> **Aufgabe A**
Übertrage die gespeicherten Zeilen in eine Markdown-Tabelle mit den Spalten „Nr“ und „Zeile“ und lass Leerzeilen weg. Beginne bei der ersten gespeicherten Zeile und höre nach der Zeile auf, die „91: (918, 476)“ enthält.

> **Zitierter Abschnitt**
Sind diese Anforderungen erfüllt, so steht nichts entgegen, soweit es um die Angemessenheit der Prüfungsmethoden, die Auswahl der Testobjekte und schließlich die Darstellung der Untersuchungsergebnisse geht, einen erheblichen Spielraum zuzulassen“, so der BGH. Die Grenze dieses Spielraumes sei erst überschritten, wenn das Vorgehen nicht mehr diskutabel ist. Ist der durch den BGH abgesteckte Rahmen nicht verlassen worden, darf mit den Testergebnissen geworben werden.

Nach Maßgabe dieser Anforderungen erachtete das entscheidende OLG die Werbung, die die Testergebnisse enthielt, für nicht unlauter.

Das OLG führte insbesondere an, dass seitens des vor diesem (und jedem anderen Test) konsultierten Fachbeirat, einem Gremium aus unterschiedlichen Fachleuten, dem auch Vertreter von Wilkinson Sword angehörten, keine Gegenstimmen zu dem geplanten Vorgehen zur Ermittlung der Bewertung kamen. Zudem habe Wilkinson Sword keinen Einspruch gegen die vor dem Test vorgelegten Prüfungsmethoden erhoben. Einen Hinweis zu der PTFE-Beschichtung habe es seitens Wilkinson Sword nicht gegeben. Es bestehe kein allgemeiner Konsens über die Erforderlichkeit der Anonymisierung bei Tests von derartigen Wechselklingen.

Das OLG ließ die Revision nicht zu.

Bewertung

Das OLG hat in seiner Entscheidung die durch den BGH aufgestellten Kriterien der Wahrentest II-Entscheidung aufgegriffen und in richtiger Weise in Stellung gebracht. Verwunderlich ist, dass die klagende Partei nicht bereits vor Testdurchführung ihre Kritikpunkte angebracht hat. Die Entscheidung zeigt in anschaulicher Weise die Anforderungen an Wahrentest.

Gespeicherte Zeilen
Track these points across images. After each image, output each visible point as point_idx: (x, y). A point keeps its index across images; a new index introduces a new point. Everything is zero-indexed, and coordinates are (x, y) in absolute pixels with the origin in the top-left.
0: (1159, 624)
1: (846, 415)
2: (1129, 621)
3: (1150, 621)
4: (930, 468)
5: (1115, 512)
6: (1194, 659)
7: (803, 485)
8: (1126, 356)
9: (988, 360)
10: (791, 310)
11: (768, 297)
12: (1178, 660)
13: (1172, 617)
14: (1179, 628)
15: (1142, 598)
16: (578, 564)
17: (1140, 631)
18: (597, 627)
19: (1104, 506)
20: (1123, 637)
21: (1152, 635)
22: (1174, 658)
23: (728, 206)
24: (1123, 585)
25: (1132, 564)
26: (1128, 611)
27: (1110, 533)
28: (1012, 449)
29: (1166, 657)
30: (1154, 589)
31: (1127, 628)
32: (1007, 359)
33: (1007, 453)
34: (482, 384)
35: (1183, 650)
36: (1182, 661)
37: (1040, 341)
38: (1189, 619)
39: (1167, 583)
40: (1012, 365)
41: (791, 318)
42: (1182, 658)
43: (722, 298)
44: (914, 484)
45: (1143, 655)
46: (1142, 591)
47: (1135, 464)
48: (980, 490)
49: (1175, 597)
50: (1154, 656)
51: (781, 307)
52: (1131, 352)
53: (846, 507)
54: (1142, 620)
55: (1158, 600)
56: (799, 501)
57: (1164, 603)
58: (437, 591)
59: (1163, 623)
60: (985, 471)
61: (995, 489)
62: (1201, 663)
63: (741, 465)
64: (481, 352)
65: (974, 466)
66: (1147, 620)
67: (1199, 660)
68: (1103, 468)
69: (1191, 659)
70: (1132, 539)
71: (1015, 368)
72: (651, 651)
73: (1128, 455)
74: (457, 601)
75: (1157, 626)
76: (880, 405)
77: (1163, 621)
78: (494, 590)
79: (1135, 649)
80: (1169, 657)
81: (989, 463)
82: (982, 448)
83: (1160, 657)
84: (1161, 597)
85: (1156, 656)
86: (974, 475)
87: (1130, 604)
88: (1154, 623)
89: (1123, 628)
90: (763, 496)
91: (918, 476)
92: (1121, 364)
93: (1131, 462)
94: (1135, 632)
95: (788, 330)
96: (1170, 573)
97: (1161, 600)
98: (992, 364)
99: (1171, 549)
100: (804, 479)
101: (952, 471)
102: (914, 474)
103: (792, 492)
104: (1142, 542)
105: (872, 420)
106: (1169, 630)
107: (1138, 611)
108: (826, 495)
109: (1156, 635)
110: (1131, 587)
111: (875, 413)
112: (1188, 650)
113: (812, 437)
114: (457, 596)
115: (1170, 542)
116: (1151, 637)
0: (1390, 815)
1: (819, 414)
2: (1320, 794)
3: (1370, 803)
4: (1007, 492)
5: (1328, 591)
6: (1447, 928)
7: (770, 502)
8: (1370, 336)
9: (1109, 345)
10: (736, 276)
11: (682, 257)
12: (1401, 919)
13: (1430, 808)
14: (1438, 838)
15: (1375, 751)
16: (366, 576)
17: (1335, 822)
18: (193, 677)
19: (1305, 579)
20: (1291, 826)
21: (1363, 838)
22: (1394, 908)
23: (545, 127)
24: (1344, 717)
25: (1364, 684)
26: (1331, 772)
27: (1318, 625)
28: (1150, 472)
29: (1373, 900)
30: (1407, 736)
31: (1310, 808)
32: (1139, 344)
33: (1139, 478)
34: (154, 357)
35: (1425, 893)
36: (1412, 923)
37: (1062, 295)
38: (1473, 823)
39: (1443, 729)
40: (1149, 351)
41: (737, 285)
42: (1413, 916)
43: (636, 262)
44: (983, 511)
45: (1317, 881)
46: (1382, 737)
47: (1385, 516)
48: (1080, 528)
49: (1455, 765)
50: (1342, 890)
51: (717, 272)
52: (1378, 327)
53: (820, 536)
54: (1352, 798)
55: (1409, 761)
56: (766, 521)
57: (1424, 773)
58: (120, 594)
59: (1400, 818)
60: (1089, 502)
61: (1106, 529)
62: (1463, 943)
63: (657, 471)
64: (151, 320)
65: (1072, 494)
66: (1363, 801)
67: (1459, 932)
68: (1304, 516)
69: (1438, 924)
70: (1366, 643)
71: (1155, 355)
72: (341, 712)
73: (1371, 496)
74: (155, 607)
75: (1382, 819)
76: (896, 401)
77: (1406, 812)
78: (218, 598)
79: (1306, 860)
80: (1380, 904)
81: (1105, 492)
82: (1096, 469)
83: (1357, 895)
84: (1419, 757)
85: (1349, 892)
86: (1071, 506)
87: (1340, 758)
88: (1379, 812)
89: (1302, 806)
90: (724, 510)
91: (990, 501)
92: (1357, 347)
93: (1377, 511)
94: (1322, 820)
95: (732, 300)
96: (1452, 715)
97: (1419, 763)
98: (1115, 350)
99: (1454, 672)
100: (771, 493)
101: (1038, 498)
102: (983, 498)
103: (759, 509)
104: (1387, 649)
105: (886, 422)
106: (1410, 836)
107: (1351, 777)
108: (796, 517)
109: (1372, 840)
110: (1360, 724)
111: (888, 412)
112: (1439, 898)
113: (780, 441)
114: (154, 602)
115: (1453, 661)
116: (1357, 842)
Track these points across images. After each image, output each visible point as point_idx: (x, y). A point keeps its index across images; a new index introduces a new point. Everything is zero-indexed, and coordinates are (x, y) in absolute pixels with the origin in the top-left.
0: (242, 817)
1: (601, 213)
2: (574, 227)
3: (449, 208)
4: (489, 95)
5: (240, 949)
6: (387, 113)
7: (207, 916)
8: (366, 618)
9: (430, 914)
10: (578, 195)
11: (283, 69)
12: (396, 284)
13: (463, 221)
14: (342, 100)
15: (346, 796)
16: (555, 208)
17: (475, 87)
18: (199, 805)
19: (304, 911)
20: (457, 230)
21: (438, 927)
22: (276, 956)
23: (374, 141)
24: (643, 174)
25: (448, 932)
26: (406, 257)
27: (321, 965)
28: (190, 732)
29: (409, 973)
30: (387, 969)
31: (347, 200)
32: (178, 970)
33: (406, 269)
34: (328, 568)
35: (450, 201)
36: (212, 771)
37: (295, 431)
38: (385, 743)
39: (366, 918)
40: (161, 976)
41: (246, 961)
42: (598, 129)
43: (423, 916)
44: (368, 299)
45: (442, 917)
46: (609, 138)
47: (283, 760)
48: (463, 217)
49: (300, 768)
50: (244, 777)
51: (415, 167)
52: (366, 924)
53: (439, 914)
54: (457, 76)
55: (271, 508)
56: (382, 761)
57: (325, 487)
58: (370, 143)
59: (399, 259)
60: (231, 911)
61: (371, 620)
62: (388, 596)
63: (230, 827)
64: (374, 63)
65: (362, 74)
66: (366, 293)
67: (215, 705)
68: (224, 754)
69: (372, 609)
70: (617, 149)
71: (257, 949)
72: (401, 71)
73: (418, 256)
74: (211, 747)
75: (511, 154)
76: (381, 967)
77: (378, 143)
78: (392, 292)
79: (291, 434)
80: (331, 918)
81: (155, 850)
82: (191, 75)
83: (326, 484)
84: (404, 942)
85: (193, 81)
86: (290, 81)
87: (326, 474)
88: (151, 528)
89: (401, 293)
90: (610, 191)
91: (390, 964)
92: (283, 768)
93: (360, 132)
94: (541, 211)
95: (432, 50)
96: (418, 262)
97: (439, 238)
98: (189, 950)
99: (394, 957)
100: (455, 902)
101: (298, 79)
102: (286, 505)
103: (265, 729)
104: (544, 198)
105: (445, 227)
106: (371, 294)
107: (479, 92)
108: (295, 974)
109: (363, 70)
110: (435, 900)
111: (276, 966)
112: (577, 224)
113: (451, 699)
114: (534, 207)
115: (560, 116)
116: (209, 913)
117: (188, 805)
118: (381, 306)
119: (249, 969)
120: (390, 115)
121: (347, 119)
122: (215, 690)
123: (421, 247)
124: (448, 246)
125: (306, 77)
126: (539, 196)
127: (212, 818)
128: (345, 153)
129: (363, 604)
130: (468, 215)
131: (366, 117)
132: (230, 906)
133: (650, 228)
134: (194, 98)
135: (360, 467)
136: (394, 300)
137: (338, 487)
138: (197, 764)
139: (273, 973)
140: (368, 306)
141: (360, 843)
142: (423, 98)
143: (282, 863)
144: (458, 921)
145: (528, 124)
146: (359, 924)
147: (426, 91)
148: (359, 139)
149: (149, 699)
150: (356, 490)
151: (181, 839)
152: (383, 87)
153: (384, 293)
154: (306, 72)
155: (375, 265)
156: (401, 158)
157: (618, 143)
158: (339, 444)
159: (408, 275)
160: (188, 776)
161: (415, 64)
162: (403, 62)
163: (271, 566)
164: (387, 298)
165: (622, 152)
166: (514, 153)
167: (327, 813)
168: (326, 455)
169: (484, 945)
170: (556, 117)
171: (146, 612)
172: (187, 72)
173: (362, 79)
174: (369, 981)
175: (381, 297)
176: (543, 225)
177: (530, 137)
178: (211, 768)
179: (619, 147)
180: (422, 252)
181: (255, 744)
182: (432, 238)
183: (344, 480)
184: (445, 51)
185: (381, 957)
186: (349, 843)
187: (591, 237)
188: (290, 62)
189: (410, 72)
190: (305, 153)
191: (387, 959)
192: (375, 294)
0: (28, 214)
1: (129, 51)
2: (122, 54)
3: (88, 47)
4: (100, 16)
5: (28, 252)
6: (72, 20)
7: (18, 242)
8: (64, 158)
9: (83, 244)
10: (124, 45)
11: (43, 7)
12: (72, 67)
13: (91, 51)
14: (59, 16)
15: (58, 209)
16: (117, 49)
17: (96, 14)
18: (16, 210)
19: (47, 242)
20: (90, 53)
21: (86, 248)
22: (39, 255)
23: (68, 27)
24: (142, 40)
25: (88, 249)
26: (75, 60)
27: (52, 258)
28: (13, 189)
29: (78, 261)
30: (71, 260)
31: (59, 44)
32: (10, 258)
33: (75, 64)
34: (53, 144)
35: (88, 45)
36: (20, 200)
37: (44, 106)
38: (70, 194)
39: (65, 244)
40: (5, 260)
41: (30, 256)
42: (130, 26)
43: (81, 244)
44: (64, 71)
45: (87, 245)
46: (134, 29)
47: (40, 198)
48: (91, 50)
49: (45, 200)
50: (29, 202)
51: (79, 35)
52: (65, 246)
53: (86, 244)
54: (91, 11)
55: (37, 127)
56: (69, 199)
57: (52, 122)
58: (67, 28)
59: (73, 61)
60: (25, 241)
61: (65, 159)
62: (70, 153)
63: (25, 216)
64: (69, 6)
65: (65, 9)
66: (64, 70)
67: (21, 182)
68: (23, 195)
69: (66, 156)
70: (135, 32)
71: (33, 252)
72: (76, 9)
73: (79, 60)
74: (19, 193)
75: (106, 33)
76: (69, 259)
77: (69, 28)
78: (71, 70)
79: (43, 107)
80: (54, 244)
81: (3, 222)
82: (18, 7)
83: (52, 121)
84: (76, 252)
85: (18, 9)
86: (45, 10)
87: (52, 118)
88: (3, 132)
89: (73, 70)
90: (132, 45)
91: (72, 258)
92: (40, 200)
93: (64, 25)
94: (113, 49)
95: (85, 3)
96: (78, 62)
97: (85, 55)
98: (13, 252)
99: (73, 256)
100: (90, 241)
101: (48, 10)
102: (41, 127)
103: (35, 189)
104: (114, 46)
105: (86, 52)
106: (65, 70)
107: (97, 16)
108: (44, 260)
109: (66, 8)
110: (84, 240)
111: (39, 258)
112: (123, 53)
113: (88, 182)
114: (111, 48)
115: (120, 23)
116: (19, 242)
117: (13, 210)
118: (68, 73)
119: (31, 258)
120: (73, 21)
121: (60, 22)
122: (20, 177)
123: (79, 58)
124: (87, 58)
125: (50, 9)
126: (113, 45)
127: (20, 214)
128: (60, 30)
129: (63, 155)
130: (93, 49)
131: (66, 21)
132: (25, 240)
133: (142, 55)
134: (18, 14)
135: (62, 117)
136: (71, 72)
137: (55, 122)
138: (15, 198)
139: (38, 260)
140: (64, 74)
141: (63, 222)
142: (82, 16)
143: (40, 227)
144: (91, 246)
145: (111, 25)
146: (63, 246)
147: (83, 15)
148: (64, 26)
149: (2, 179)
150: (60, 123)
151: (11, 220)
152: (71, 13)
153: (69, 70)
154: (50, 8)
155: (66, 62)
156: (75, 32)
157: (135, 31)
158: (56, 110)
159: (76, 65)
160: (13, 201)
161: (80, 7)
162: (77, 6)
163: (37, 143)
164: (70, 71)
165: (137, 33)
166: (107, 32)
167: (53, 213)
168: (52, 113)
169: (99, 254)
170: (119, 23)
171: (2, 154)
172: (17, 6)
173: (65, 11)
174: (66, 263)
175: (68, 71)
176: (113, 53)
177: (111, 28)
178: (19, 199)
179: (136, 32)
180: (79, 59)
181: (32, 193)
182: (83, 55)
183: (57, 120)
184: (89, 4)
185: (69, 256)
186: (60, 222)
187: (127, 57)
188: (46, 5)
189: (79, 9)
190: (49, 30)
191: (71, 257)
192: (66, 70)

> **Aufgabe B**
Gib aus dem zitierten Abschnitt die Stelle unverändert wieder, die bei den Worten „Das OLG hat“ beginnt und nach den Worten „Anforderungen an Wahrentest.“ endet.

> **Ergebnis A**
| Nr | Zeile |
|---|---|
| 1 | Track these points across images. After each image, output each visible point as point_idx: (x, y). A point keeps its index across images; a new index introduces a new point. Everything is zero-indexed, and coordinates are (x, y) in absolute pixels with the origin in the top-left. |
| 2 | 0: (1159, 624) |
| 3 | 1: (846, 415) |
| 4 | 2: (1129, 621) |
| 5 | 3: (1150, 621) |
| 6 | 4: (930, 468) |
| 7 | 5: (1115, 512) |
| 8 | 6: (1194, 659) |
| 9 | 7: (803, 485) |
| 10 | 8: (1126, 356) |
| 11 | 9: (988, 360) |
| 12 | 10: (791, 310) |
| 13 | 11: (768, 297) |
| 14 | 12: (1178, 660) |
| 15 | 13: (1172, 617) |
| 16 | 14: (1179, 628) |
| 17 | 15: (1142, 598) |
| 18 | 16: (578, 564) |
| 19 | 17: (1140, 631) |
| 20 | 18: (597, 627) |
| 21 | 19: (1104, 506) |
| 22 | 20: (1123, 637) |
| 23 | 21: (1152, 635) |
| 24 | 22: (1174, 658) |
| 25 | 23: (728, 206) |
| 26 | 24: (1123, 585) |
| 27 | 25: (1132, 564) |
| 28 | 26: (1128, 611) |
| 29 | 27: (1110, 533) |
| 30 | 28: (1012, 449) |
| 31 | 29: (1166, 657) |
| 32 | 30: (1154, 589) |
| 33 | 31: (1127, 628) |
| 34 | 32: (1007, 359) |
| 35 | 33: (1007, 453) |
| 36 | 34: (482, 384) |
| 37 | 35: (1183, 650) |
| 38 | 36: (1182, 661) |
| 39 | 37: (1040, 341) |
| 40 | 38: (1189, 619) |
| 41 | 39: (1167, 583) |
| 42 | 40: (1012, 365) |
| 43 | 41: (791, 318) |
| 44 | 42: (1182, 658) |
| 45 | 43: (722, 298) |
| 46 | 44: (914, 484) |
| 47 | 45: (1143, 655) |
| 48 | 46: (1142, 591) |
| 49 | 47: (1135, 464) |
| 50 | 48: (980, 490) |
| 51 | 49: (1175, 597) |
| 52 | 50: (1154, 656) |
| 53 | 51: (781, 307) |
| 54 | 52: (1131, 352) |
| 55 | 53: (846, 507) |
| 56 | 54: (1142, 620) |
| 57 | 55: (1158, 600) |
| 58 | 56: (799, 501) |
| 59 | 57: (1164, 603) |
| 60 | 58: (437, 591) |
| 61 | 59: (1163, 623) |
| 62 | 60: (985, 471) |
| 63 | 61: (995, 489) |
| 64 | 62: (1201, 663) |
| 65 | 63: (741, 465) |
| 66 | 64: (481, 352) |
| 67 | 65: (974, 466) |
| 68 | 66: (1147, 620) |
| 69 | 67: (1199, 660) |
| 70 | 68: (1103, 468) |
| 71 | 69: (1191, 659) |
| 72 | 70: (1132, 539) |
| 73 | 71: (1015, 368) |
| 74 | 72: (651, 651) |
| 75 | 73: (1128, 455) |
| 76 | 74: (457, 601) |
| 77 | 75: (1157, 626) |
| 78 | 76: (880, 405) |
| 79 | 77: (1163, 621) |
| 80 | 78: (494, 590) |
| 81 | 79: (1135, 649) |
| 82 | 80: (1169, 657) |
| 83 | 81: (989, 463) |
| 84 | 82: (982, 448) |
| 85 | 83: (1160, 657) |
| 86 | 84: (1161, 597) |
| 87 | 85: (1156, 656) |
| 88 | 86: (974, 475) |
| 89 | 87: (1130, 604) |
| 90 | 88: (1154, 623) |
| 91 | 89: (1123, 628) |
| 92 | 90: (763, 496) |
| 93 | 91: (918, 476) |

> **Ergebnis B**
Das OLG hat in seiner Entscheidung die durch den BGH aufgestellten Kriterien der Wahrentest II-Entscheidung aufgegriffen und in richtiger Weise in Stellung gebracht. Verwunderlich ist, dass die klagende Partei nicht bereits vor Testdurchführung ihre Kritikpunkte angebracht hat. Die Entscheidung zeigt in anschaulicher Weise die Anforderungen an Wahrentest.